床幔被掀起,大丫鬟依依见她面有痛色,连忙问道:“姑娘可是受风了?是头痛吗?要请许姑娘来看看吗?”
宴霜被扶着倚在靠枕上,头疼得无法思考,眼帘半阖,但还是断续道:“先寻人去母亲那里告罪,再请许姑娘来。”
若寻府医看诊,早膳必赶不及,不先说明情况,恐母亲又要不痛快。加上她爱煽风点火搬弄是非的胞妹在侧,万一惹了禁足就不好了。
她今日还要赴约。
依依连声应好,疾步出去,少顷,同一张脸的尔尔捧热茶进来,担心极了。她家姑娘自小身体好,极少生病,昨夜门窗都关好了,按理说不该有事儿啊?
热茶入喉,四肢百骸都随着熨帖起来,宴霜总算能睁开眼,长长舒了口气。尔尔晓得她难受,也不聒噪,又添了杯茶。
两杯饮尽,宴霜低问道:“母亲那边去人了么?”
尔尔忙道:“让明秀去了,姑娘别担心。”
宴霜静了会儿,忽然笑出了声。这话本来怪得很,因病告罪,缘何担心?到她这儿,反而成了常态。
大抵……皆因母亲生她时受尽难产之苦,一只脚踏进了鬼门关,所以对着差点害死自己的长女,永远也无法喜欢。
嫌恶随着胞妹宴姝的顺利出生,变成了漠视。再后来,宴姝小小年纪无师自通了挑拨离间,漠视又变成了苛责。
她轻叹一声。是她的错,母亲已经给了她这条命,怎样对她都是应该的。至于宴姝,她那小小爱好也不算什么,毕竟她时常在忍不住出招后可怜兮兮来道歉,心里大概也清楚并未犯到长姐的底线,所以有恃无恐。
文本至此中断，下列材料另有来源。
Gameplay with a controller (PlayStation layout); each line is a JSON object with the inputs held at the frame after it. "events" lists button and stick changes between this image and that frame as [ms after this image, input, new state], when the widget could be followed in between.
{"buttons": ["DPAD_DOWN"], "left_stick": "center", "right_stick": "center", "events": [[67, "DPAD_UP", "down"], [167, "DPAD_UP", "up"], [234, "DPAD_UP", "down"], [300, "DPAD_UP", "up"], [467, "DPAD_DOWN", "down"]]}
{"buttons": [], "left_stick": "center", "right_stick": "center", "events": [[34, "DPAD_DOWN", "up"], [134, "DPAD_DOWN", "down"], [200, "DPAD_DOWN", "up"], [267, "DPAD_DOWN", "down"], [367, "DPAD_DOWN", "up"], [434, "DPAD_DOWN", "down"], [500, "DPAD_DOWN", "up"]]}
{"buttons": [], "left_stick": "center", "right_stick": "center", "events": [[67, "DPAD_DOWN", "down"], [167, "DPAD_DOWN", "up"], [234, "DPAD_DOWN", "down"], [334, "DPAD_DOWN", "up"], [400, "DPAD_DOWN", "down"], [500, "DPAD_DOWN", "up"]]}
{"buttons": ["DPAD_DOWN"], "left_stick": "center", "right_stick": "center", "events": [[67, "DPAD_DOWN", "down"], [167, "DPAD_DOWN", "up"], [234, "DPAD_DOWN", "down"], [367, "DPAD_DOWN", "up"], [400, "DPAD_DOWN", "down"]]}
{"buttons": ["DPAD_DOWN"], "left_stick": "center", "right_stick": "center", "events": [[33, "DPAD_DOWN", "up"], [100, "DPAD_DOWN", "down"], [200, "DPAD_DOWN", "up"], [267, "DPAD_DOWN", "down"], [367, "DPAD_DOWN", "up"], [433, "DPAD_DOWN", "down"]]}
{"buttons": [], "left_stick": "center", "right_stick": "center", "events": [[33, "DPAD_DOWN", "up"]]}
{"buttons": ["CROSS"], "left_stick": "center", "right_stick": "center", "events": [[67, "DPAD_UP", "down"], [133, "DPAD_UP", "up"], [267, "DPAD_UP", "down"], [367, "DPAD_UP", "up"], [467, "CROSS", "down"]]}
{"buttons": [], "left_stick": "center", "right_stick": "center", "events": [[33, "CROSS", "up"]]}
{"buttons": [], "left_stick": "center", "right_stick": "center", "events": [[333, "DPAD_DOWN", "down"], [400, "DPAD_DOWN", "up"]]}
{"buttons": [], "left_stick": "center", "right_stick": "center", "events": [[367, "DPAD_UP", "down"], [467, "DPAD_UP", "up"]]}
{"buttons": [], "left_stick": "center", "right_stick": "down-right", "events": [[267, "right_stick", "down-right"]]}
事实上,也的确没有犯到宴霜的底线,所以宴霜可以容忍她的肆无忌惮。
宴霜心平气和,闭目养神,头疼竟有些缓解,痛色隐去,清丽娟秀的面庞上带着憔悴,更加惹人怜惜。
不一会儿,家中府医许姑娘来了。
宴霜稍稍偏头,将纤细手腕探出去,客气道:“这么一大早的,也是麻烦姑娘。”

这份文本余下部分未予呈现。